Walden retires from Tennessee Tech University after 24 years at the end of this month, a choice he has made that will allow him to spend more time pursing two of his other passions: birding and family genealogy.
He arrived at TTU soon after earning a doctorate from Southern Illinois University-Carbondale. When Walden joined TTU in 1986, the university’s library collections were housed in three campus buildings: Jere Whitson held the main library, South Hall housed periodicals, and Derryberry Hall contained the archives.
Today, the modern Angelo and Jennette Volpe Library and Media Center consists of 105,000 usable square feet, 353,000 books, 27,000 electronic books, 55,000 maps and the media center houses more than 40,000 titles in various formats. The Volpe Library opened its doors in June 1989. Its furniture, equipment and automated systems cost $9.1 million at the time.
“We adjusted quite quickly to the new building,” Walden said. “Before we even moved in the first furniture, students rearranged boxes so they could study. The students were ready for it.”
Perhaps that was a forerunner to TTU’s learning commons. TTU this week interviewed a fourth candidate for the new position of dean of Library and Learning Assistance. The new dean will lead the university’s effort to establish a learning commons on the first floor of the Volpe Library.
Walden’s work set a good foundation for the future of the library, said TTU Vice President for Academic Affairs and Provost Jack Armistead.

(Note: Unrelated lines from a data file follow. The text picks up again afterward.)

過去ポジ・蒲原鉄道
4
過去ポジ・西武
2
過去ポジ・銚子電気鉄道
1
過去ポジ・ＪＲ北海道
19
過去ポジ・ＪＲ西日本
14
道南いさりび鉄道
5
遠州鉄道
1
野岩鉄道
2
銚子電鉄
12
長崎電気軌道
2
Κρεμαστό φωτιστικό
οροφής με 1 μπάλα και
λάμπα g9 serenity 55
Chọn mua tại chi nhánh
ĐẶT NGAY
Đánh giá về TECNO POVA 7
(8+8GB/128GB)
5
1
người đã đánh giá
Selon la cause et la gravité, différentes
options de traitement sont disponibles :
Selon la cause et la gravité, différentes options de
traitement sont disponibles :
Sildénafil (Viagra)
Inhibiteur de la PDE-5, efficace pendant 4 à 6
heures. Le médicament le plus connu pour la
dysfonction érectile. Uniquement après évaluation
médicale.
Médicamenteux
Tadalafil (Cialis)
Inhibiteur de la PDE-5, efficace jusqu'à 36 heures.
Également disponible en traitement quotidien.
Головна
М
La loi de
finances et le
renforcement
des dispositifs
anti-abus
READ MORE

“Under Dr. Walden’s leadership, the Volpe Library has kept up with all of the significant changes in library technology and services. We have been very lucky, especially during the recent decades of financial austerity, to have a library director who refused to consider shrinking budgets as insurmountable barriers to progress. His wisdom and foresight will be missed, and I’m sure the new library dean will consult him often,” Armistead said.
Walden says he likes the new directions the library is taking to meet the needs of current and future students, faculty and staff.

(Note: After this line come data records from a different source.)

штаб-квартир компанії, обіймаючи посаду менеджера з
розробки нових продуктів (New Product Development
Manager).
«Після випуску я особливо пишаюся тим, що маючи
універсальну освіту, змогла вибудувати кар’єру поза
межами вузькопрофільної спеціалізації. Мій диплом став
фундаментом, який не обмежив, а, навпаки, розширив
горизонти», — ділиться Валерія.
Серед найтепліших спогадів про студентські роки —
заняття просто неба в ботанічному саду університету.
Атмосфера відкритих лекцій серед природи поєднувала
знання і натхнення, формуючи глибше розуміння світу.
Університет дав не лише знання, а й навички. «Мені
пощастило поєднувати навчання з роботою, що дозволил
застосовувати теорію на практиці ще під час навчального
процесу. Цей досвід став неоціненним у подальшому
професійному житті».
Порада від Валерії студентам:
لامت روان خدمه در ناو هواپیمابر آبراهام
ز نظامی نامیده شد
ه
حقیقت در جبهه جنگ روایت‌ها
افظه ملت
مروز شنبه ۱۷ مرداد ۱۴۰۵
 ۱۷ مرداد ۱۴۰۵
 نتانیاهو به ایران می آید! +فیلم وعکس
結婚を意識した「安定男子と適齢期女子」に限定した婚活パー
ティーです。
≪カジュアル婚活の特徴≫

“It’s needed,” he said. “Students have always liked this building. It’s a very open, flexible building and lends itself to a learning commons.”
According to Deanna Nipp-Kientz, the library’s interim director, Walden’s contributions to the library and TTU overall are many. Here are just a few:
- He led the drive to automation, installing two generations of integrated library systems and leading the library through the CD-ROM era and into the use of online remote-access databases.
- He created a consortium of five Tennessee Board of Regents libraries to share service and reduce the costs of an integrated library system for all members.
- He served as a very active ex-officio officer to the Friends of the Library as they built foundation funds totaling $200,000.
- He served as president of Tenn-Share, a statewide library group that organizes resource-sharing projects.
- He mentored library professionals as an active member of the Library Administration and Management Association.